In an essay titled “The M’Intosh Murder Mystery,” Journal
of Modern Literature 29 (2005): 94-101, the last of
three published essays on the man in the macintosh,
literary critic John Gordon speculates that aconite may have
caused not only Rudolph's death but also that of his wife
Ellen. Gordon suggests that since Rudolph intermittently
ingested aconite for his sciatica pain, and may have had
sexual relations with his wife while doing so, he perhaps
poisoned her accidentally, bringing terrible grief and guilt
on himself.
Aconite has mythical connections to Hercules, Medea and
Circe, among others, but is particularly famed for being a
lovers’ poison. In many stories women and men regularly ingest
aconite in order to kill their lovers instantly, with a single
loving touch. According to a 1944 article by Alfred Lewin
Copley and Helen Boswell in the Bulletin of the History of
Medicine, It was sometimes called thelyphonon,
meaning “women’s bane” or “women murdering.” The influential
Roman naturalist Pliny the Elder thought that women were more
susceptible to the poison, stating that “if the sexual parts
are but touched by it” the female will “not survive a single
day” (trans. John Bostock and Henry T. Riley, 1855).

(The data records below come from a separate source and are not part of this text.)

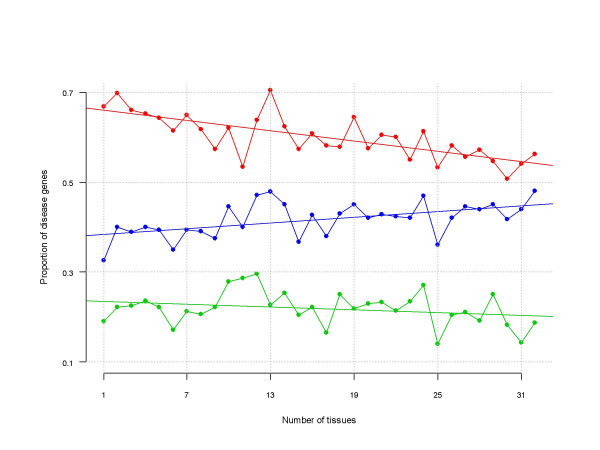
Disease association and tissue specificity. Relationship between tissue specificity (x-axis) and proportion of disease-associated genes (y-axis) computed using all genes (blue pattern), and separate for non-interacting (green pattern) and interacting genes (red pattern).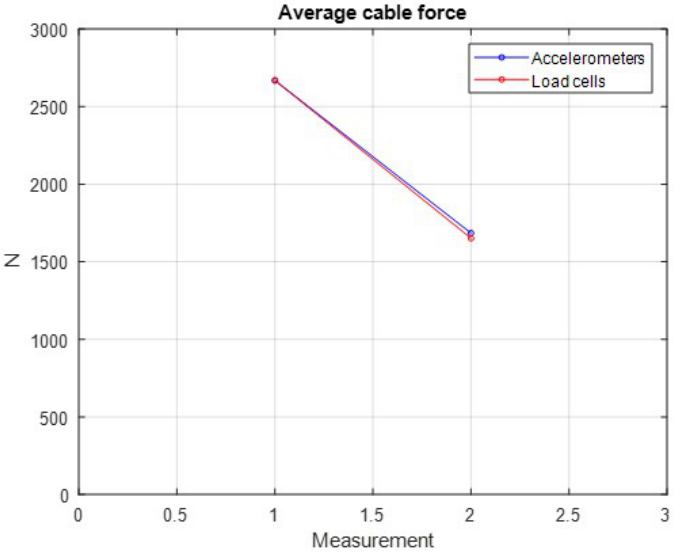
Figure 28. Average cable forces after manual interventions in the tensioners of Cables 1 and 3. In this case, no faults were reported, remembering that the minimum average force to indicate a failure was defined as 1500 N and the position of the top center of the tower presents practically no displacements measured by the inclinometer (red dot). Graphically, the indication of the current status of the tower is shown in Figure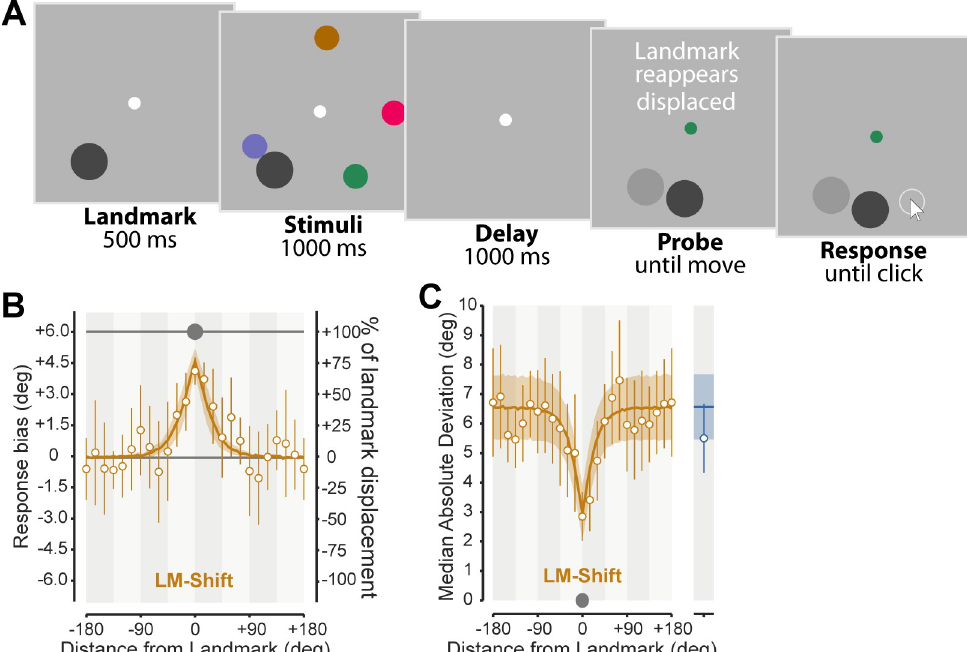
Fig 4. Experiment three. (A) Example LM-SHIFT trial. When the landmark returned, it was shifted by either 6˚ clockwise or counter-clockwise (exaggerated above for clarity; light gray disk illustrates previous landmark location and was not visible in the experiment). If participants used the post-shift location to anchor their allocentric estimates, we would expect their responses to be biased in the direction of the displacement, with the magnitude related to the reliability of the allocentric cue. (B) The response bias measured in the direction of the shift (magnitude 6˚ indicated by gray line), as a function of distance from the landmark. The data reveals a consistent bias in the direction of the displacement, which may be either towards or away from the visible landmark location. Bias magnitude depended on distance from the landmark with a peak of ~80% of the shift. (C) Spatially specific decreases in response variability near the landmark in LM-SHIFT. Note that for clarity the bias was subtracted prior to calculation of the median absolute deviation. The model predictions (overlaid) simultaneously capture landmark effects on both bias (B) and variability (C), without any additional free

Similarly, English botanist John Parkinson, in his Theatrum
Botanicum: The Theater of Plants (1640), says it
“speedily killeth even within a day” if “put into the secret
parts of females” (318).
Gordon cites this toxicity as one of many links between the
mysterious macIntosh man and Rudolph Bloom. Someone in Oxen
of the Sun who knows the stranger from his stay in an
insane asylum says that he thought he had “a deposit
of lead in his penis." Lead, like aconite, is a
deadly poison, and if ingested can cause insanity. The
stranger may feel that his poisoned penis killed the “maiden
all forlorn” who "Slung her hook." Rudolph
Bloom too is a mourning widower who lost his wits for a while.
If the macintosh man is his ghost, as Gordon suggests, then
the story recounted in Oxen suggests that he believed
himself responsible for his wife's death. His son Leopold
displays some awareness of this tragic history when he stands
contemplating Emily Sinico's death in Hades:
“Poor papa too. The love that kills.”
Is he thinking only of Rudolph's suicide, driven by Ellen's
premature death? Or does he also have some dim awareness that
her death was caused by erotic embraces?